Lance le sapin à Géraldine. C'est une chanson enregistrée en fin de soirée avec son ancien coloc Navet Confit que Géraldine est tombée dans la musique. Cinq ans plus tard, elle lance son premier album, des chansons irrésistiblement déjantées, accrocheuses et irrévérencieuses.

L'album de Noël d'Elvis tourne sur la table tournante. La collection de cagoules est accrochée au mur, pas très loin du Light Bright, qui est illuminé. Il y a des mégots dans un cendrier d'Expo 67 et un vieux radio-cassette Fisher Price.

Géraldine nous a reçus dans son petit studio du Plateau, cette semaine, pour parler de son premier disque, Sold-out capitalisme. Pour l'entrevue, elle a enlevé sa cagoule, qui masque le visage de la chanteuse de 28 ans en spectacle.

Déjà passionnée par les arts visuels, Géraldine est tombée dans la musique un peu par hasard, il y a cinq ans. La diplômée en recherche et animation culturelle à l'UQAM avait comme coloc Navet Confit. «C'était un bon ami à mon ex, ex, ex», raconte-t-elle.

Pendant les soirées qui s'éternisaient, Géraldine et Navet «jouaient à chanter». Un soir, ils ont enregistré une chanson intitulée Lance le sapin à Géraldine, l'ont mise sur MySpace. Puis le téléphone a sonné; le Quai des brumes était au bout du fil: «Géraldine, ce serait l'fun que tu viennes faire un show.»

Géraldine a fait un deuxième spectacle dans le cadre d'un événement étudiant («au National!» dit-elle encore en se grattant la tête) et un troisième dans le cadre de Pop Montréal. Puis grâce à une bourse du Conseil des arts est venu Sold-out capitalisme, réunissant toutes les chansons que Géraldine avait enregistrées au fil du temps sur les rythmes et les arrangements entraînants de Navet Confit.

Pourquoi se cacher le visage sur scène? «Au début, j'étais gênée; quelqu'un m'a suggéré de mettre une cagoule et je l'ai gardée, raconte Géraldine. C'est bien de créer un mystère. J'aime le contraste que ça fait avec ma voix de bébé.»

Il est vrai que Géraldine a le timbre de voix d'une jeune chanteuse nymphette. Mais ses chansons et son univers se rapprochent davantage de ceux de Philippe Katerine et Peaches: des chansonnettes électro (enrobées de noise) avec des textes irrévérencieux. «C'est catchy, mais les textes sont crus», résume Géraldine.

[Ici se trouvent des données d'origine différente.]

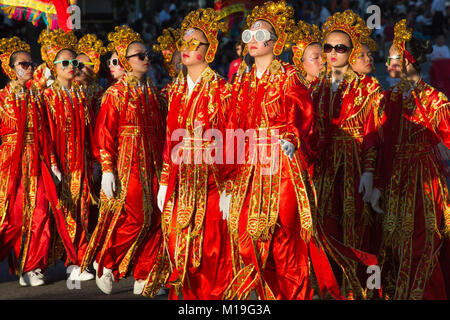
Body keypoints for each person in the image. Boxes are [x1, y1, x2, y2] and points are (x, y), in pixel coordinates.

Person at [222, 1, 319, 300]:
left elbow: (301, 111)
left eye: (260, 35)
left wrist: (292, 136)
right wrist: (228, 179)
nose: (252, 40)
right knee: (246, 238)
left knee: (285, 237)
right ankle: (271, 295)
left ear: (276, 43)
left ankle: (295, 294)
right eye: (249, 34)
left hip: (281, 164)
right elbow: (233, 127)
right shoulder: (242, 80)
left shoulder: (289, 76)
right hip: (250, 165)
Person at [154, 8, 234, 300]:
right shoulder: (175, 90)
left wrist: (228, 186)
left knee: (212, 248)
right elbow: (169, 140)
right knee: (177, 243)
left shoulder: (222, 90)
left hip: (212, 181)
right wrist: (164, 181)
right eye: (183, 43)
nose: (186, 49)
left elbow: (229, 140)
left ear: (209, 49)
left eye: (195, 43)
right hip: (180, 178)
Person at [81, 25, 166, 296]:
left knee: (158, 219)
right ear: (126, 62)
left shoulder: (152, 92)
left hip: (153, 162)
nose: (146, 59)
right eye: (139, 56)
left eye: (147, 54)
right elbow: (104, 132)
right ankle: (107, 261)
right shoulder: (116, 94)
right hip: (129, 163)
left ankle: (144, 275)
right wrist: (107, 169)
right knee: (138, 217)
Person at [371, 19, 450, 300]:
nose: (389, 64)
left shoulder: (434, 100)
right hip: (394, 179)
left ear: (409, 60)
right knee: (394, 243)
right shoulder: (387, 98)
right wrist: (377, 183)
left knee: (423, 241)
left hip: (424, 182)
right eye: (389, 59)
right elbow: (380, 145)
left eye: (394, 59)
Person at [310, 10, 384, 299]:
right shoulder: (317, 86)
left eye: (339, 48)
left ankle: (358, 290)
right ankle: (329, 286)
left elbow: (372, 133)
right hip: (325, 166)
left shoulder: (369, 88)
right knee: (325, 224)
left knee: (355, 226)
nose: (332, 53)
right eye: (327, 47)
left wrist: (368, 172)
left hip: (354, 163)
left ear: (351, 52)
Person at [0, 36, 77, 287]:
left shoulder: (35, 96)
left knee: (41, 212)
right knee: (13, 219)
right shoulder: (3, 98)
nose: (29, 68)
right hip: (12, 162)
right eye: (23, 64)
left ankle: (31, 267)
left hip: (38, 161)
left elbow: (44, 132)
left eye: (31, 64)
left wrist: (53, 163)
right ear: (10, 68)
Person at [38, 28, 95, 282]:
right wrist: (52, 164)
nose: (72, 66)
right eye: (66, 63)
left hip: (80, 164)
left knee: (81, 210)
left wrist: (93, 161)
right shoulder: (47, 97)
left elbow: (89, 131)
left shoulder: (81, 94)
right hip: (58, 163)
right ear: (54, 66)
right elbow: (45, 134)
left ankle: (77, 261)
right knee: (56, 212)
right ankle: (39, 263)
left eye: (75, 62)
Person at [75, 33, 107, 119]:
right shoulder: (68, 89)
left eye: (80, 65)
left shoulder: (100, 93)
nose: (76, 69)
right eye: (74, 64)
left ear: (94, 67)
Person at [292, 20, 324, 87]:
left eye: (323, 56)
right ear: (299, 63)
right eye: (315, 57)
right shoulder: (294, 92)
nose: (322, 61)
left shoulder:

Dès la première chanson de Sold-out capitalisme, on tape du pied et on devient accro à la pop-trash de Géraldine. La chanteuse s'en prend aux fucking hispters, aux «déviants» de la mode, au bonheur des filles trop gentilles, ou encore à Gino Quilico.

«Navet, c'est vraiment facile de faire de la musique pop avec toi», lance Géraldine sur la jolie Enrôle-toi dans mes bras. Mais encore là, il y a de l'ironie dans le texte. Même chose avec Poisson rouge, qui pourrait être une belle vraie «ballade». Ce contraste et ce décalage font état du «gros paradoxe» de la vingtaine, du choc de nos jeunes aspirations avec la vie de tous les jours, explique Géraldine.

«J'ai fini mon bac en 2005 dans les carrés rouges de la grève étudiante, raconte-t-elle. J'étais impliquée dans le mouvement altermondialiste, mais à un moment donné, tu te rends compte que c'est difficile d'être cohérent. Regarde mon poêle à bois, tu me disais tout à l'heure en rentrant que j'étais chanceuse d'avoir un poêle et que mon appartement a quelque chose d'authentique... Mais ce n'est pas bon pour le smog.

«C'est un gros paradoxe, poursuit-elle. C'était la même chose quand j'ai eu un emploi comme serveuse dans un café branché et que des gens de mon entourage réagissaient mal... Le boss traitait super bien ses employés: pas besoin d'être une coop pour bien faire les choses», fait valoir Géraldine.

«Sold-out capitalisme, c'est un résumé de ma mi-vingtaine et du regard que j'ai sur ma vie, d'un point de vue honnête», résume-t-elle.

Musicalement, c'est aussi l'une des belles surprises de la fin de l'année. Pas mal, pour ce qui était au départ un «jeu» de fin de soirée. «Je n'ai pas trop d'attentes, dit Géraldine. C'est toujours les choses qui sont venues vers nous. Mais j'aimerais faire un peu de tournée.»